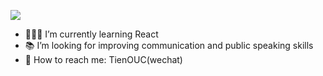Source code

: ![](https://tva1.sinaimg.cn/large/007S8ZIlly1ghn5auw5nrj304203u0sl.jpg)

- 🧑🏻‍💻 I’m currently learning React
- 📚 I’m looking for improving communication and public speaking skills
- 📩 How to reach me:  TienOUC(wechat)
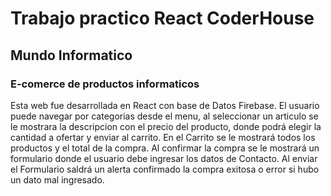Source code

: # Trabajo practico React CoderHouse

## Mundo Informatico

### E-comerce de productos informaticos

Esta web fue desarrollada en React con base de Datos Firebase.
El usuario puede navegar por categorias desde el menu,
 al seleccionar un articulo se le mostrara la descripcion con el precio del producto, 
 donde podrá elegir la cantidad a ofertar y enviar al carrito.
 En el Carrito se le mostrará todos los productos y el total de la compra.
 Al confirmar la compra se le mostrará un formulario donde el usuario debe ingresar los datos de Contacto.
 Al enviar el Formulario saldrá un alerta confirmado la compra exitosa o error si hubo un dato mal ingresado.

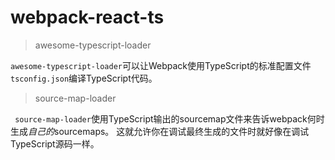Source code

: # webpack-react-ts

> awesome-typescript-loader

`awesome-typescript-loader`可以让Webpack使用TypeScript的标准配置文件`tsconfig.json`编译TypeScript代码。

> source-map-loader

` source-map-loader`使用TypeScript输出的sourcemap文件来告诉webpack何时生成*自己的*sourcemaps。 这就允许你在调试最终生成的文件时就好像在调试TypeScript源码一样。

────────────────────────────────────────

**Your assignment**:
Rewrite the source text of every record with "Firebase" swapped for "Supabase", changing nothing else and omitting the pictures.

**Task response**:
Source code

: ![](https://tva1.sinaimg.cn/large/007S8ZIlly1ghn5auw5nrj304203u0sl.jpg)

- 🧑🏻‍💻 I’m currently learning React
- 📚 I’m looking for improving communication and public speaking skills
- 📩 How to reach me:  TienOUC(wechat)
Source code

: # Trabajo practico React CoderHouse

## Mundo Informatico

### E-comerce de productos informaticos

Esta web fue desarrollada en React con base de Datos Supabase.
El usuario puede navegar por categorias desde el menu,
 al seleccionar un articulo se le mostrara la descripcion con el precio del producto, 
 donde podrá elegir la cantidad a ofertar y enviar al carrito.
 En el Carrito se le mostrará todos los productos y el total de la compra.
 Al confirmar la compra se le mostrará un formulario donde el usuario debe ingresar los datos de Contacto.
 Al enviar el Formulario saldrá un alerta confirmado la compra exitosa o error si hubo un dato mal ingresado.

Source code

: # webpack-react-ts

> awesome-typescript-loader

`awesome-typescript-loader`可以让Webpack使用TypeScript的标准配置文件`tsconfig.json`编译TypeScript代码。

> source-map-loader

` source-map-loader`使用TypeScript输出的sourcemap文件来告诉webpack何时生成*自己的*sourcemaps。 这就允许你在调试最终生成的文件时就好像在调试TypeScript源码一样。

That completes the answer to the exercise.